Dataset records
____________________

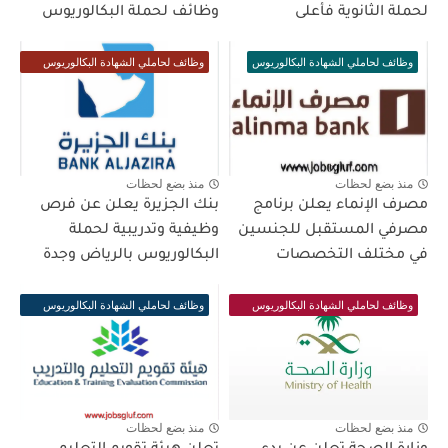
لحملة الثانوية فأعلى
وظائف لحملة البكالوريوس
وظائف لحاملي الشهادة البكالوريوس
وظائف لحاملي الشهادة البكالوريوس
فأعلى
منذ بضع لحظات
منذ بضع لحظات
مصرف الإنماء يعلن برنامج
بنك الجزيرة يعلن عن فرص
مصرفي المستقبل للجنسين
وظيفية وتدريبية لحملة
في مختلف التخصصات
البكالوريوس بالرياض وجدة
وظائف لحاملي الشهادة البكالوريوس
وظائف لحاملي الشهادة البكالوريوس
فأعلى
فأعلى
منذ بضع لحظات
منذ بضع لحظات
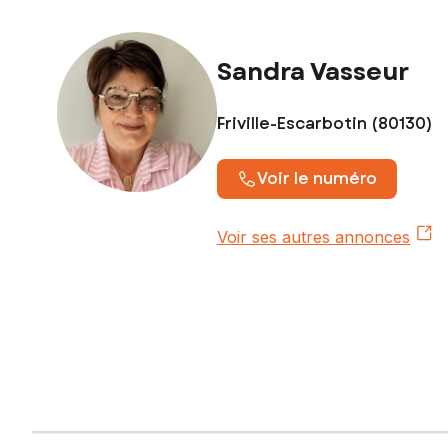
Sandra Vasseur
Friville-Escarbotin (80130)
Voir le numéro
Voir ses autres annonces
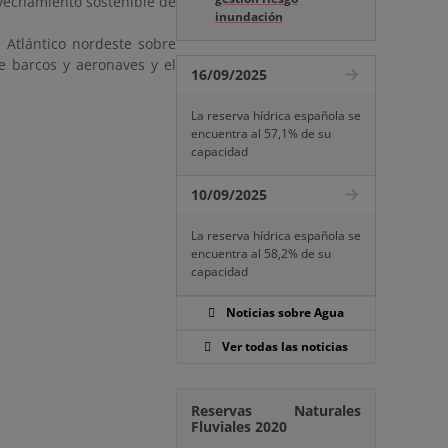
vechamiento sostenible de
inundación
Atlántico nordeste sobre
e barcos y aeronaves y el
16/09/2025
La reserva hídrica española se
encuentra al 57,1% de su
capacidad
10/09/2025
La reserva hídrica española se
encuentra al 58,2% de su
capacidad
Noticias sobre Agua
Ver todas las noticias
Reservas Naturales
Fluviales 2020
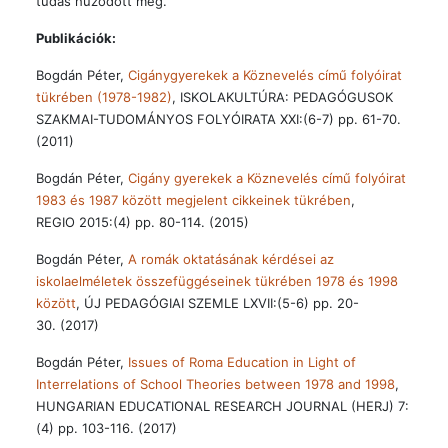
tudás húzódott meg.
Publikációk:
Bogdán Péter,
Cigánygyerekek a Köznevelés című folyóirat
tükrében (1978-1982)
, ISKOLAKULTÚRA: PEDAGÓGUSOK
SZAKMAI-TUDOMÁNYOS FOLYÓIRATA XXI:(6-7) pp. 61-70.
(2011)
Bogdán Péter,
Cigány gyerekek a Köznevelés című folyóirat
1983 és 1987 között megjelent cikkeinek tükrében
,
REGIO 2015:(4) pp. 80-114. (2015)
Bogdán Péter,
A romák oktatásának kérdései az
iskolaelméletek összefüggéseinek tükrében 1978 és 1998
között
, ÚJ PEDAGÓGIAI SZEMLE LXVII:(5-6) pp. 20-
30. (2017)
Bogdán Péter,
Issues of Roma Education in Light of
Interrelations of School Theories between 1978 and 1998
,
HUNGARIAN EDUCATIONAL RESEARCH JOURNAL (HERJ) 7:
(4) pp. 103-116. (2017)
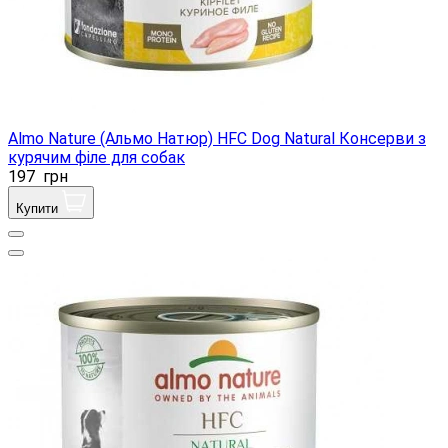
Almo Nature (Альмо Натюр) HFC Dog Natural Консерви з
курячим філе для собак
197
грн
Купити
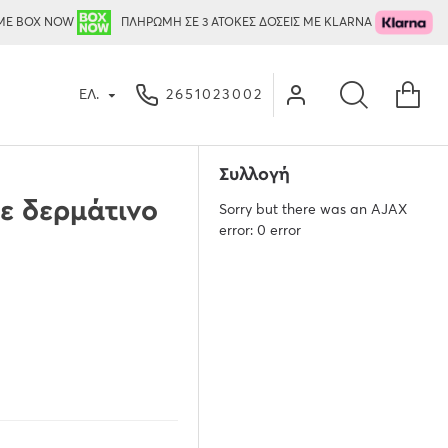
ΜΕ BOX NOW
ΠΛΗΡΩΜΗ ΣΕ 3 ΑΤΟΚΕΣ ΔΟΣΕΙΣ ΜΕ KLARNA
ΕΛ.
2651023002
Συλλογή
 δερμάτινο
Sorry but there was an AJAX
error: 0 error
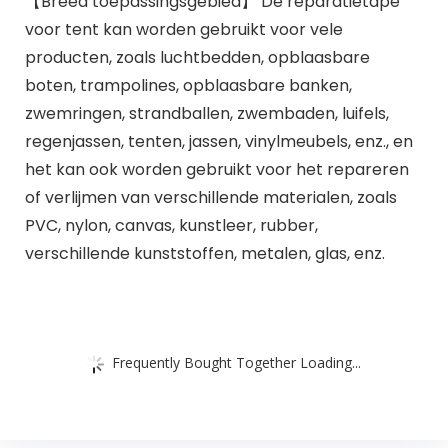
【Breed toepassingsgebied】 De reparatietape
voor tent kan worden gebruikt voor vele
producten, zoals luchtbedden, opblaasbare
boten, trampolines, opblaasbare banken,
zwemringen, strandballen, zwembaden, luifels,
regenjassen, tenten, jassen, vinylmeubels, enz., en
het kan ook worden gebruikt voor het repareren
of verlijmen van verschillende materialen, zoals
PVC, nylon, canvas, kunstleer, rubber,
verschillende kunststoffen, metalen, glas, enz.
Frequently Bought Together Loading...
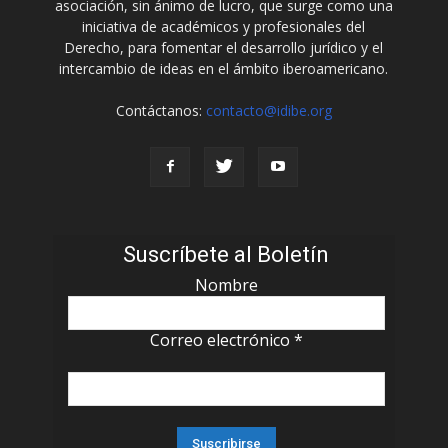
asociación, sin ánimo de lucro, que surge como una
iniciativa de académicos y profesionales del
Derecho, para fomentar el desarrollo jurídico y el
intercambio de ideas en el ámbito iberoamericano.
Contáctanos:
contacto@idibe.org
Suscríbete al Boletín
Nombre
Correo electrónico
*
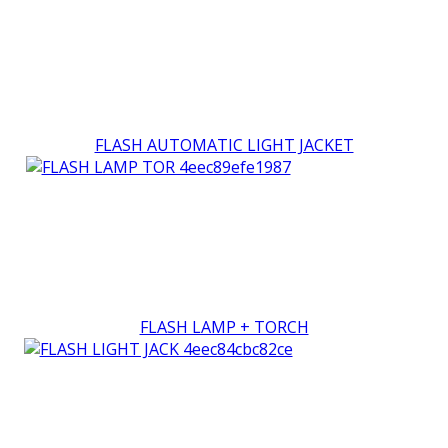
FLASH AUTOMATIC LIGHT JACKET
FLASH LAMP + TORCH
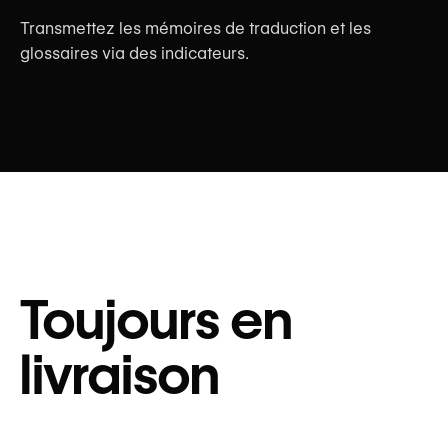
Transmettez les mémoires de traduction et les
glossaires via des indicateurs.
Toujours en
livraison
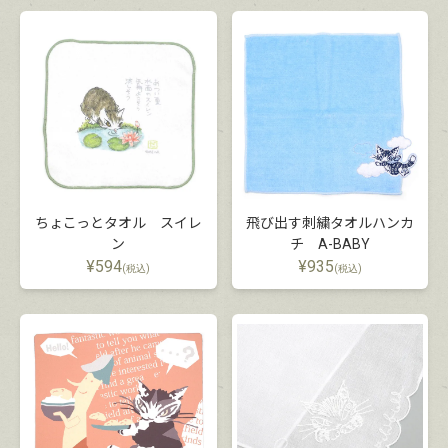
ちょこっとタオル スイレ
飛び出す刺繍タオルハンカ
ン
チ A-BABY
¥
594
¥
935
(税込)
(税込)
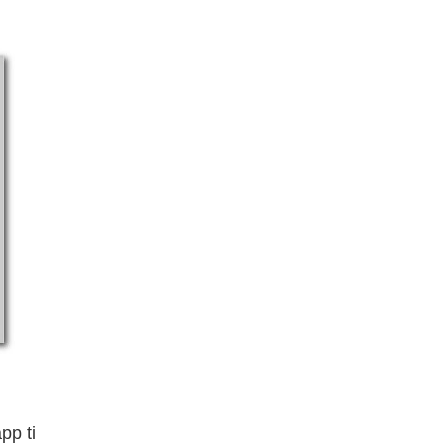
pp ti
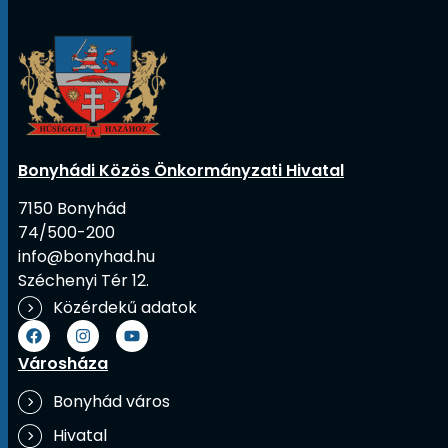
Bonyhádi Közös Önkormányzati Hivatal
7150 Bonyhád
74/500-200
info@bonyhad.hu
Széchenyi Tér 12.
Közérdekű adatok
Városháza
Bonyhád város
Hivatal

____________________

**Request:**
From the first line to the last, write out the data above exactly. Omit the pictures.

**Result of the exercise:**
لحملة الثانوية فأعلى
وظائف لحملة البكالوريوس
وظائف لحاملي الشهادة البكالوريوس
وظائف لحاملي الشهادة البكالوريوس
فأعلى
منذ بضع لحظات
منذ بضع لحظات
مصرف الإنماء يعلن برنامج
بنك الجزيرة يعلن عن فرص
مصرفي المستقبل للجنسين
وظيفية وتدريبية لحملة
في مختلف التخصصات
البكالوريوس بالرياض وجدة
وظائف لحاملي الشهادة البكالوريوس
وظائف لحاملي الشهادة البكالوريوس
فأعلى
فأعلى
منذ بضع لحظات
منذ بضع لحظات
Sandra Vasseur
Friville-Escarbotin (80130)
Voir le numéro
Voir ses autres annonces
vechamiento sostenible de
inundación
Atlántico nordeste sobre
e barcos y aeronaves y el
16/09/2025
La reserva hídrica española se
encuentra al 57,1% de su
capacidad
10/09/2025
La reserva hídrica española se
encuentra al 58,2% de su
capacidad
Noticias sobre Agua
Ver todas las noticias
Reservas Naturales
Fluviales 2020
tudás húzódott meg.
Publikációk:
Bogdán Péter,
Cigánygyerekek a Köznevelés című folyóirat
tükrében (1978-1982)
, ISKOLAKULTÚRA: PEDAGÓGUSOK
SZAKMAI-TUDOMÁNYOS FOLYÓIRATA XXI:(6-7) pp. 61-70.
(2011)
Bogdán Péter,
Cigány gyerekek a Köznevelés című folyóirat
1983 és 1987 között megjelent cikkeinek tükrében
,
REGIO 2015:(4) pp. 80-114. (2015)
Bogdán Péter,
A romák oktatásának kérdései az
iskolaelméletek összefüggéseinek tükrében 1978 és 1998
között
, ÚJ PEDAGÓGIAI SZEMLE LXVII:(5-6) pp. 20-
30. (2017)
Bogdán Péter,
Issues of Roma Education in Light of
Interrelations of School Theories between 1978 and 1998
,
HUNGARIAN EDUCATIONAL RESEARCH JOURNAL (HERJ) 7:
(4) pp. 103-116. (2017)
Almo Nature (Альмо Натюр) HFC Dog Natural Консерви з
курячим філе для собак
197
грн
Купити
ΜΕ BOX NOW
ΠΛΗΡΩΜΗ ΣΕ 3 ΑΤΟΚΕΣ ΔΟΣΕΙΣ ΜΕ KLARNA
ΕΛ.
2651023002
Συλλογή
 δερμάτινο
Sorry but there was an AJAX
error: 0 error
【Breed toepassingsgebied】 De reparatietape
voor tent kan worden gebruikt voor vele
producten, zoals luchtbedden, opblaasbare
boten, trampolines, opblaasbare banken,
zwemringen, strandballen, zwembaden, luifels,
regenjassen, tenten, jassen, vinylmeubels, enz., en
het kan ook worden gebruikt voor het repareren
of verlijmen van verschillende materialen, zoals
PVC, nylon, canvas, kunstleer, rubber,
verschillende kunststoffen, metalen, glas, enz.
Frequently Bought Together Loading...
asociación, sin ánimo de lucro, que surge como una
iniciativa de académicos y profesionales del
Derecho, para fomentar el desarrollo jurídico y el
intercambio de ideas en el ámbito iberoamericano.
Contáctanos:
contacto@idibe.org
Suscríbete al Boletín
Nombre
Correo electrónico
*
FLASH AUTOMATIC LIGHT JACKET
FLASH LAMP + TORCH
Transmettez les mémoires de traduction et les
glossaires via des indicateurs.
Toujours en
livraison
ちょこっとタオル スイレ
飛び出す刺繍タオルハンカ
ン
チ A-BABY
¥
594
¥
935
(税込)
(税込)
pp ti
Bonyhádi Közös Önkormányzati Hivatal
7150 Bonyhád
74/500-200
info@bonyhad.hu
Széchenyi Tér 12.
Közérdekű adatok
Városháza
Bonyhád város
Hivatal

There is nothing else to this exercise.